The dashboard or instrument panel – personally I call it my office. But whatever you may call it, I feel it is often overlooked in our multiple and colourful discussions about classic cars. What makes a good dashboard? Is it design? Quality? Or perhaps sheer functionalism?
Back at the very beginning – in terms of automotive history of course – the dashboard started as a comfort enhancing installment on horse-drawn carts. The history books tell us that either a wooden panel or a strong piece of leather would be attached to the front of the cart. This would prevent stones and mud from being thrown (or “dashed” – leading of course to the name dashboard) from the horse’s hooves and onto the passengers. The construction of the earliest automobiles was of course very similar to the horse-drawn carts, but lacking the horses the dashboard was suddenly unnecessary and a new function for it needed to be found. It initially became the natural place to position the steering wheel, and as automobiles were developed, further controls and functions joined.
The dashboard as we know it today, got its breakthrough in the USA during the late thirties. This was where the leading car manufacturers started experimenting with various designs and functions. This invariably lead to multiple utterly useless and unreadable instrument designs, but they found that the buying public saw this new dimension to car design as both interesting and alluring. Despite these exaggerated designs, evolution eventually lead to a common dashboard logic – a basic form which is largely retained to this day. Though especially during the early- and mid-fifties was that essence of what makes a good and aesthetically pleasing dashboard interpreted slightly differently in the various major automobile producing countries.
In the UK, with the budding sportscar craze, the dashboard needed to create a cockpitlike atmosphere in the spirit of the famous Spitfire aircraft. This required an abundance of instruments and toggle switches, preferably scattered fairly randomly across the dashboard. One wouldn’t want it too sensible and ergonomically correct, as that would naturally distract from “the enhanced driving experience”. The dresscode for the driver dictated lambswool bomberjacket combined with the mandatory leather motoring helmet and googles. The evergreen Smiths instruments were favoured by all and every enthusiast of British automobiles, and preferably mounted in a dash of walnut wood or birds eye veneer with multiple layers of thick highly polished lacquer.
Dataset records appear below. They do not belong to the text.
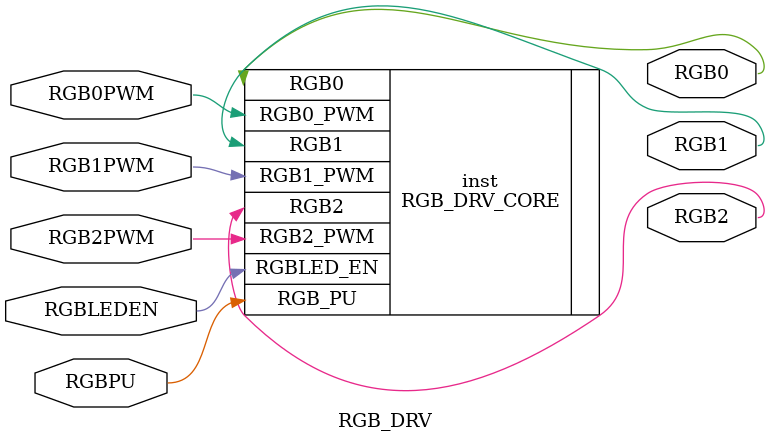
<source format=v>
`timescale 1ps/1ps
module RGB_DRV (RGBLEDEN,RGB0PWM, RGB1PWM ,RGB2PWM, RGBPU, RGB0, RGB1, RGB2 );
input  RGBLEDEN,RGB0PWM, RGB1PWM ,RGB2PWM, RGBPU;
output   RGB0, RGB1, RGB2; 
parameter RGB0_CURRENT = "0b000000";
parameter RGB1_CURRENT = "0b000000";
parameter RGB2_CURRENT = "0b000000";
parameter FABRIC_TRIME = "DISABLE";
RGB_DRV_CORE inst (.RGBLED_EN(RGBLEDEN ),.RGB0_PWM( RGB0PWM), .RGB1_PWM (RGB1PWM ),.RGB2_PWM(RGB2PWM ), .RGB_PU( RGBPU), .RGB0( RGB0), .RGB1( RGB1), .RGB2(RGB2));
defparam inst.RGB0_CURRENT= RGB0_CURRENT;
defparam inst.RGB1_CURRENT= RGB1_CURRENT;
defparam inst.RGB2_CURRENT= RGB2_CURRENT;	


endmodule

</source>
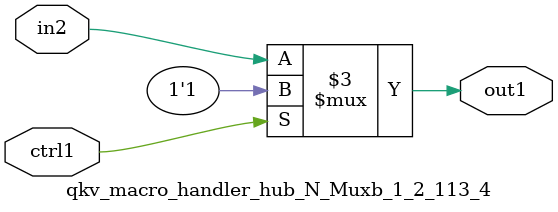
<source format=v>

`timescale 1ps / 1ps


module qkv_macro_handler_hub_N_Muxb_1_2_113_4( in2, ctrl1, out1 );

    input in2;
    input ctrl1;
    output out1;
    reg out1;

    
    // rtl_process:qkv_macro_handler_hub_N_Muxb_1_2_113_4/qkv_macro_handler_hub_N_Muxb_1_2_113_4_thread_1
    always @*
      begin : qkv_macro_handler_hub_N_Muxb_1_2_113_4_thread_1
        case (ctrl1) 
          1'b1: 
            begin
              out1 = 1'b1;
            end
          default: 
            begin
              out1 = in2;
            end
        endcase
      end

endmodule



</source>
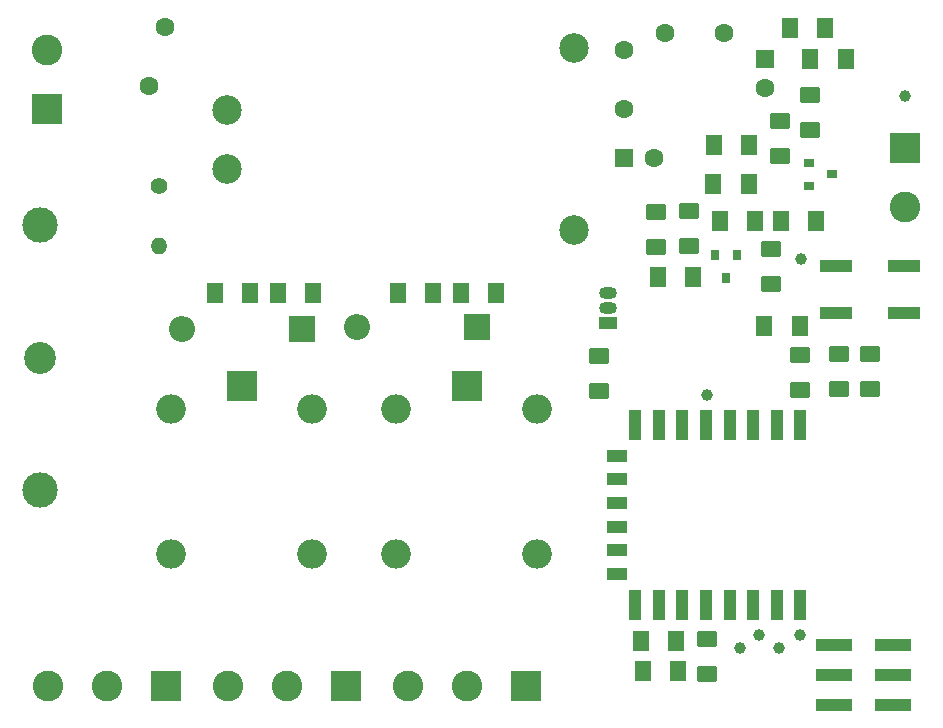
<source format=gts>
%TF.GenerationSoftware,KiCad,Pcbnew,(6.0.1)*%
%TF.CreationDate,2022-01-24T21:35:52+01:00*%
%TF.ProjectId,SmartSwitch,536d6172-7453-4776-9974-63682e6b6963,rev?*%
%TF.SameCoordinates,Original*%
%TF.FileFunction,Soldermask,Top*%
%TF.FilePolarity,Negative*%
%FSLAX46Y46*%
G04 Gerber Fmt 4.6, Leading zero omitted, Abs format (unit mm)*
G04 Created by KiCad (PCBNEW (6.0.1)) date 2022-01-24 21:35:52*
%MOMM*%
%LPD*%
G01*
G04 APERTURE LIST*
G04 Aperture macros list*
%AMRoundRect*
0 Rectangle with rounded corners*
0 $1 Rounding radius*
0 $2 $3 $4 $5 $6 $7 $8 $9 X,Y pos of 4 corners*
0 Add a 4 corners polygon primitive as box body*
4,1,4,$2,$3,$4,$5,$6,$7,$8,$9,$2,$3,0*
0 Add four circle primitives for the rounded corners*
1,1,$1+$1,$2,$3*
1,1,$1+$1,$4,$5*
1,1,$1+$1,$6,$7*
1,1,$1+$1,$8,$9*
0 Add four rect primitives between the rounded corners*
20,1,$1+$1,$2,$3,$4,$5,0*
20,1,$1+$1,$4,$5,$6,$7,0*
20,1,$1+$1,$6,$7,$8,$9,0*
20,1,$1+$1,$8,$9,$2,$3,0*%
G04 Aperture macros list end*
%ADD10R,1.000000X2.500000*%
%ADD11R,1.800000X1.000000*%
%ADD12RoundRect,0.250001X0.462499X0.624999X-0.462499X0.624999X-0.462499X-0.624999X0.462499X-0.624999X0*%
%ADD13RoundRect,0.250001X0.624999X-0.462499X0.624999X0.462499X-0.624999X0.462499X-0.624999X-0.462499X0*%
%ADD14RoundRect,0.250001X-0.462499X-0.624999X0.462499X-0.624999X0.462499X0.624999X-0.462499X0.624999X0*%
%ADD15RoundRect,0.250001X-0.624999X0.462499X-0.624999X-0.462499X0.624999X-0.462499X0.624999X0.462499X0*%
%ADD16R,1.600000X1.600000*%
%ADD17C,1.600000*%
%ADD18R,0.900000X0.800000*%
%ADD19C,2.500000*%
%ADD20R,2.600000X2.600000*%
%ADD21C,2.600000*%
%ADD22R,0.800000X0.900000*%
%ADD23C,1.000000*%
%ADD24C,1.400000*%
%ADD25O,1.400000X1.400000*%
%ADD26R,2.500000X2.500000*%
%ADD27O,2.500000X2.500000*%
%ADD28R,2.200000X2.200000*%
%ADD29O,2.200000X2.200000*%
%ADD30R,3.150000X1.000000*%
%ADD31R,1.500000X1.050000*%
%ADD32O,1.500000X1.050000*%
%ADD33R,2.750000X1.000000*%
%ADD34C,2.700000*%
%ADD35C,3.000000*%
G04 APERTURE END LIST*
D10*
X166365000Y-120462000D03*
X164365000Y-120462000D03*
X162365000Y-120462000D03*
X160365000Y-120462000D03*
X158365000Y-120462000D03*
X156365000Y-120462000D03*
X154365000Y-120462000D03*
X152365000Y-120462000D03*
D11*
X150865000Y-123062000D03*
X150865000Y-125062000D03*
X150865000Y-127062000D03*
X150865000Y-129062000D03*
X150865000Y-131062000D03*
X150865000Y-133062000D03*
D10*
X152365000Y-135662000D03*
X154365000Y-135662000D03*
X156365000Y-135662000D03*
X158365000Y-135662000D03*
X160365000Y-135662000D03*
X162365000Y-135662000D03*
X164365000Y-135662000D03*
X166365000Y-135662000D03*
D12*
X125073000Y-109266000D03*
X122098000Y-109266000D03*
X157280000Y-107950000D03*
X154305000Y-107950000D03*
X140567000Y-109266000D03*
X137592000Y-109266000D03*
D13*
X164643000Y-97672500D03*
X164643000Y-94697500D03*
D12*
X161979000Y-100076000D03*
X159004000Y-100076000D03*
X156007000Y-141270000D03*
X153032000Y-141270000D03*
D14*
X152832000Y-138730000D03*
X155807000Y-138730000D03*
D13*
X156896000Y-105329000D03*
X156896000Y-102354000D03*
X158420000Y-141578000D03*
X158420000Y-138603000D03*
D15*
X166294000Y-114546000D03*
X166294000Y-117521000D03*
D16*
X163373000Y-89454000D03*
D17*
X163373000Y-91954000D03*
D18*
X167072000Y-98283000D03*
X167072000Y-100183000D03*
X169072000Y-99233000D03*
D15*
X169596000Y-114419000D03*
X169596000Y-117394000D03*
D14*
X159563000Y-103170000D03*
X162538000Y-103170000D03*
D13*
X167200000Y-95500000D03*
X167200000Y-92525000D03*
D14*
X116764000Y-109266000D03*
X119739000Y-109266000D03*
X163319000Y-112060000D03*
X166294000Y-112060000D03*
D15*
X149300000Y-114612500D03*
X149300000Y-117587500D03*
X163881000Y-105583000D03*
X163881000Y-108558000D03*
D19*
X117780000Y-93772000D03*
X117780000Y-98772000D03*
X147180000Y-88572000D03*
X147180000Y-103972000D03*
D12*
X167687500Y-103200000D03*
X164712500Y-103200000D03*
D17*
X159900000Y-87250000D03*
X154900000Y-87250000D03*
D20*
X175184000Y-97000000D03*
D21*
X175184000Y-102000000D03*
D14*
X132258000Y-109266000D03*
X135233000Y-109266000D03*
D22*
X161031000Y-106045000D03*
X159131000Y-106045000D03*
X160081000Y-108045000D03*
D15*
X172263000Y-114473000D03*
X172263000Y-117448000D03*
D23*
X158420000Y-117902000D03*
X164516000Y-139365000D03*
X166294000Y-138222000D03*
X161214000Y-139365000D03*
X166400000Y-106400000D03*
D20*
X112650000Y-142540000D03*
D21*
X107650000Y-142540000D03*
X102650000Y-142540000D03*
D23*
X162865000Y-138222000D03*
D17*
X151435000Y-93692000D03*
X151435000Y-88692000D03*
D16*
X151435000Y-97836000D03*
D17*
X153935000Y-97836000D03*
X111250000Y-91750000D03*
X112550000Y-86750000D03*
D23*
X175200000Y-92600000D03*
D20*
X127898500Y-142540000D03*
D21*
X122898500Y-142540000D03*
X117898500Y-142540000D03*
D20*
X143147000Y-142540000D03*
D21*
X138147000Y-142540000D03*
X133147000Y-142540000D03*
D24*
X112065000Y-100249000D03*
D25*
X112065000Y-105329000D03*
D14*
X165512500Y-86800000D03*
X168487500Y-86800000D03*
D26*
X119050000Y-117140000D03*
D27*
X113050000Y-119140000D03*
X113050000Y-131340000D03*
X125050000Y-131340000D03*
X125050000Y-119140000D03*
D14*
X159077000Y-96774000D03*
X162052000Y-96774000D03*
D28*
X124130000Y-112314000D03*
D29*
X113970000Y-112314000D03*
D30*
X169175000Y-139060000D03*
X174225000Y-139060000D03*
X169175000Y-141600000D03*
X174225000Y-141600000D03*
X169175000Y-144140000D03*
X174225000Y-144140000D03*
D31*
X150038000Y-111806000D03*
D32*
X150038000Y-110536000D03*
X150038000Y-109266000D03*
D12*
X170187500Y-89500000D03*
X167212500Y-89500000D03*
D26*
X138100000Y-117140000D03*
D27*
X132100000Y-119140000D03*
X132100000Y-131340000D03*
X144100000Y-131340000D03*
X144100000Y-119140000D03*
D15*
X154178000Y-102435000D03*
X154178000Y-105410000D03*
D28*
X138989000Y-112187000D03*
D29*
X128829000Y-112187000D03*
D20*
X102540000Y-93692000D03*
D21*
X102540000Y-88692000D03*
D33*
X169383000Y-111012000D03*
X175143000Y-111012000D03*
X169383000Y-107012000D03*
X175143000Y-107012000D03*
D34*
X102000000Y-114750000D03*
D35*
X102000000Y-126000000D03*
X102000000Y-103500000D03*
M02*

</source>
After the war, Italy slowly but surely reestablished their manufacturing industry, specializing largely in labour intensive handcrafted produce and design. Especially the automotive industry benefitted from this, and their cars were equipped with the big, classic GT-instruments with large, easily readable, sans-serif fonts. In particular Veglia found huge success in suppling their beautiful instruments to both the small and the large Italian car manufacturers. Also in Italy were the dashboards often made of wood, though the preference here was towards mahogany or sapele woodsorts, and almost always with just a thin appliance of silk-gloss lacquer or even merely oiled.
The Germans took a different approach – not totally unexpected. Art Deco was still very much in fashion among the Germans after the war, and especially Mercedes-Benz designed some utterly exceptional instrument / switch combinations up through the fifties – of course as always executed in the highest of quality. But as the functional Bauhaus design language gained popularity during the reestablishment of postwar Germany, the car industry moved with it and design changed. Germany’s main manufacturer of instruments VDO launched functional no-nonsense instruments with Helvetica fonts. The whole of the dashboard layout became decidedly ergonomic and effective – which just wasn’t quite as romantic as the Italians or as stylish as the Brits. Still, anyone who has ever driven a classic Porsche 911 knows exactly what I’m talking about.
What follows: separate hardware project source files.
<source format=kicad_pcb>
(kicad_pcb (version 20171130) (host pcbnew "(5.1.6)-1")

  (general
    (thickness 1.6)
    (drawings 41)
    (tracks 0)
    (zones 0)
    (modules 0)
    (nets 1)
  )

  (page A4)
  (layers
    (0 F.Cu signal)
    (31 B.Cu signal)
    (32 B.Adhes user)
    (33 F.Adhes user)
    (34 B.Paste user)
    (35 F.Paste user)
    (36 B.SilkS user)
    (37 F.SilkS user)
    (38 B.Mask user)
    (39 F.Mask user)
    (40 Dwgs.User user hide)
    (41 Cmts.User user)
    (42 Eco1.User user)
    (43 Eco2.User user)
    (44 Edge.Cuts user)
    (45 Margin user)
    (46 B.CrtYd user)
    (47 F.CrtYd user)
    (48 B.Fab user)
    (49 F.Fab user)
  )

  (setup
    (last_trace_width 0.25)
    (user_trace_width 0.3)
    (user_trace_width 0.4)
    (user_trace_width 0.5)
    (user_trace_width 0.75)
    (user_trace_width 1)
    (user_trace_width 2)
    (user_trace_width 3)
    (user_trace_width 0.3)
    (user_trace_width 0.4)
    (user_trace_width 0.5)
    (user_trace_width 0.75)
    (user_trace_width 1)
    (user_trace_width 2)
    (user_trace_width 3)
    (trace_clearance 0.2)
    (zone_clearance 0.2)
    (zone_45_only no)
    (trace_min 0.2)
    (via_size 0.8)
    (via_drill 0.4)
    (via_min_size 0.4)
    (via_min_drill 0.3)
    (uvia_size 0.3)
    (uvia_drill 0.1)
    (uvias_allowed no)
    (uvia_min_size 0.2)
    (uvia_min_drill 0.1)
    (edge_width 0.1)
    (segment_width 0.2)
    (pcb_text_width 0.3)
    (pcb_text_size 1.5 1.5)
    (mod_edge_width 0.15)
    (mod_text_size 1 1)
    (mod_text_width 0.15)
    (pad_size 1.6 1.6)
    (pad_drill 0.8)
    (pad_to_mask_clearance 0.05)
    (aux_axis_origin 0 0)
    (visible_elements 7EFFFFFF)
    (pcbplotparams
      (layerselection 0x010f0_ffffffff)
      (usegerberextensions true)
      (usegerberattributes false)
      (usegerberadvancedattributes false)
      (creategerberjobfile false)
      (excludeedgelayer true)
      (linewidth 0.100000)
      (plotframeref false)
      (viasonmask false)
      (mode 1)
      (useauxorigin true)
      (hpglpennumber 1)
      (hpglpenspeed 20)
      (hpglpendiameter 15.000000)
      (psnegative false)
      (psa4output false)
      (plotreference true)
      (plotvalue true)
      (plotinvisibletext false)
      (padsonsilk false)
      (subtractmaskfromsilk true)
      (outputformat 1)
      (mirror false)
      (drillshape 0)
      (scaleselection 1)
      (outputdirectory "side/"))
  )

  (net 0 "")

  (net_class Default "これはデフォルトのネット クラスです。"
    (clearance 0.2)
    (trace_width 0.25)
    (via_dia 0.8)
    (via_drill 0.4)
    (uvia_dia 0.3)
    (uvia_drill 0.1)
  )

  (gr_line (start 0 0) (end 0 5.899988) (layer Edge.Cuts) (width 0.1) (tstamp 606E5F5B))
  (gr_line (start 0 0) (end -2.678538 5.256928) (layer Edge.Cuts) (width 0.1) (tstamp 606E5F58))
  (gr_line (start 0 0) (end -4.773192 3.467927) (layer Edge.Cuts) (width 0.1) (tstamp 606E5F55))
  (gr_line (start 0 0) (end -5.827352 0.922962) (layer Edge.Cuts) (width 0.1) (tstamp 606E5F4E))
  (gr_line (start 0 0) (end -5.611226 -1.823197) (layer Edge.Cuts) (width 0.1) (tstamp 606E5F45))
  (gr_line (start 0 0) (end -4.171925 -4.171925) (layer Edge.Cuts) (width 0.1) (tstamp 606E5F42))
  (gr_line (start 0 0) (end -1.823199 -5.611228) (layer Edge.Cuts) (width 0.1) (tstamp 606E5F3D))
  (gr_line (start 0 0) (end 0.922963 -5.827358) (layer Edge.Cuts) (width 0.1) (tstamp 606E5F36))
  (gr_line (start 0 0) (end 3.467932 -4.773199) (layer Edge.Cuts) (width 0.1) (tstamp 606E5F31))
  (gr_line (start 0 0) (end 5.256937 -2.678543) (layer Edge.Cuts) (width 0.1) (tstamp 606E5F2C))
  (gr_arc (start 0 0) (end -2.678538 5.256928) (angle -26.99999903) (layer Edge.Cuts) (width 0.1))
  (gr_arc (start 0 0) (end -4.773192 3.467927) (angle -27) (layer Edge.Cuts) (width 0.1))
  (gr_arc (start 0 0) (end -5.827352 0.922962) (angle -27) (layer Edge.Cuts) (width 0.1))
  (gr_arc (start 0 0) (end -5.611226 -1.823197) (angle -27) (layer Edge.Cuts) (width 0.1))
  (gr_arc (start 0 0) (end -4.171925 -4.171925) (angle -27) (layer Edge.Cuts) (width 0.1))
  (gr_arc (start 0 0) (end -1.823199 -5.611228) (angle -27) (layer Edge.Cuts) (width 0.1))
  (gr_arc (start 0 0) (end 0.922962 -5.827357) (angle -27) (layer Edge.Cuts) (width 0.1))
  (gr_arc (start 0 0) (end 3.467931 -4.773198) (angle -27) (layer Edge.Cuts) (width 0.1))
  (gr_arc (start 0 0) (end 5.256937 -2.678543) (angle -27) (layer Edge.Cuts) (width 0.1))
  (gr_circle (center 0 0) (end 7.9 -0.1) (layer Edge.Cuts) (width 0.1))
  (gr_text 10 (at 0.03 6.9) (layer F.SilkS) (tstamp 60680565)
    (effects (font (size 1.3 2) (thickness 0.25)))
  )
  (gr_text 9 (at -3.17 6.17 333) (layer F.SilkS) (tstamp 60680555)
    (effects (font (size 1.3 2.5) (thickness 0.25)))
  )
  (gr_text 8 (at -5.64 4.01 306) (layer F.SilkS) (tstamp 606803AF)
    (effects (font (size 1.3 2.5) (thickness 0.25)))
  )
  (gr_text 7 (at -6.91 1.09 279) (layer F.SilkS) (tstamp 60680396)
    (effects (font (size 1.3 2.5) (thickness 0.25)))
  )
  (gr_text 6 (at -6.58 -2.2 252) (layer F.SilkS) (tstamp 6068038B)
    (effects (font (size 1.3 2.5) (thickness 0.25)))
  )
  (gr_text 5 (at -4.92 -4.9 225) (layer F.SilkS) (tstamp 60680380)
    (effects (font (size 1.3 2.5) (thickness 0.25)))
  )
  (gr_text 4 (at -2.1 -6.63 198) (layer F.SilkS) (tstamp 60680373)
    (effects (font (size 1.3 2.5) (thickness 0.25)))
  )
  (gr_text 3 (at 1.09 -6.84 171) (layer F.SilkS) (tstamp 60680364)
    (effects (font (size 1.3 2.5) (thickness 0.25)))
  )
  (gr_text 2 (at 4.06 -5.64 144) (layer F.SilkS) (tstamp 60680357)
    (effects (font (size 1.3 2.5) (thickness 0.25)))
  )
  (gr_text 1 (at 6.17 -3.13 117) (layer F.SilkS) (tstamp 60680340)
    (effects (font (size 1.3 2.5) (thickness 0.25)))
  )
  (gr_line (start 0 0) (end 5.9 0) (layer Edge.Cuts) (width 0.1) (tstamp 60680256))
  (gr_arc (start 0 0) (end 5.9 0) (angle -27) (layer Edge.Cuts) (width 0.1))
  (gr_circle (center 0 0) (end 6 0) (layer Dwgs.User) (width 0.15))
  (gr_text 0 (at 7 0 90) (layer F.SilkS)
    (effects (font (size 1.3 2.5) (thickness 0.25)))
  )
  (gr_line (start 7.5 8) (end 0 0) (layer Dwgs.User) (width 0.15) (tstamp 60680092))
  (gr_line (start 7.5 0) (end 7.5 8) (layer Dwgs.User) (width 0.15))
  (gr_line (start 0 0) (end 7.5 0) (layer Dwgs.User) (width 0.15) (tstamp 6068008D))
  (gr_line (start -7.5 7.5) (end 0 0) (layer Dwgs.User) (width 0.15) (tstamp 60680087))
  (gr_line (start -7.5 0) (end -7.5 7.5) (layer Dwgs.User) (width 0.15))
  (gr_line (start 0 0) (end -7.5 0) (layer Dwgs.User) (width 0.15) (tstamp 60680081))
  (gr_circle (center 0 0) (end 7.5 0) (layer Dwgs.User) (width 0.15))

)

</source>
The Frenchmen seem to have noted this nationality-defined “instrument religion”, and duly proceeded to create their own beliefs. In the same manner as they stubbornly insisted on redefining general car construction – for which I personally feel we owe the French a great deal of gratitude! – they equally continued this tour de folie when it came to their dashboards. Think back to those famous rotating drum instruments of the first Citroën CX. Or how about the peculiar windshield wipers on a 2CV, which were connected to the speedometer cable? Just ponder on that one for a moment to let the construction fully sink in dear Gentlemen… The French automobile manufacturers were soon also fully engulfed in an intense love affair with the new hot chick in class: Plastic. With this they managed sculpt dashboards suitable for their eccentric cars. Very few Citroën CX-owners will ever accept any other dashboard than their own as being even remotely ingenious. The biggest of the French instrument manufacturers is Jaeger – a spinoff from the famous watch maker Jaeger-LeCoultre. Truly exquisite!
In the USA, where it had all started, the space age further influenced the development and design of instruments. Mass-production was already at full blast here, and the various car manufacturers competed intensely for the buying public’s attention with a high frequency introduction of new models. In the late fifties, the insanity reached its peak with abnormal and massive tailfins with various complimenting design features such as dagmar bumpers and exuberant use of chrome. Naturally the instruments needed to follow suit in this absurd escape from normality, which lead to multiple exciting and imaginative creations. I especially find the dashboard from a mid-fifties Corvette noteworthy, as it’s at least as beautiful as the car itself. Later the American trend was to place the instruments deep within individual barrels in the dashboard – perhaps not the most elegant solution, but at least effective in reducing reflections. Unfortunately, the American manufacturers were – just like the French – blinded by the new fancy material, plastic. Sadly, the quality was often quite poor, and many criticised the instruments for being unclear and difficult to read. But in light of the enormous country needing to kick-start the consumer society and not least mobilise the public, it was of course sensible to utilise this new and cost effective material in order to keep profitability at a maximum.
The above nationalization of the dashboard is naturally somewhat exaggerated and caricatured. But I feel it serves to emphasize how cars and their components where influenced and shaped by the situation each nation found themselves in after two big wars.
In my previous article The Perfect Circle and the Fifth Wheel, I wrote about my almost childish enthusiasm for the steering wheel. The dashboard effects anyone with the slightest interest in cars much the same way: As you slide into the driver’s seat, most will evaluate and admire the dashboard first. Only then do you look around have a look around the rest of the interior. I’m sure the red indicating tape within the Volvo Amazon’s horizontal speedometer was utterly magical for most children. Just like the huge centrally placed speedometer in a Mini surely made a lasting impression?
So back to the opening question: What makes a good dashboard? Is it design? Quality? Or perhaps sheer functionalism?
And would you buy a specific classic car based on the design of the dashboard?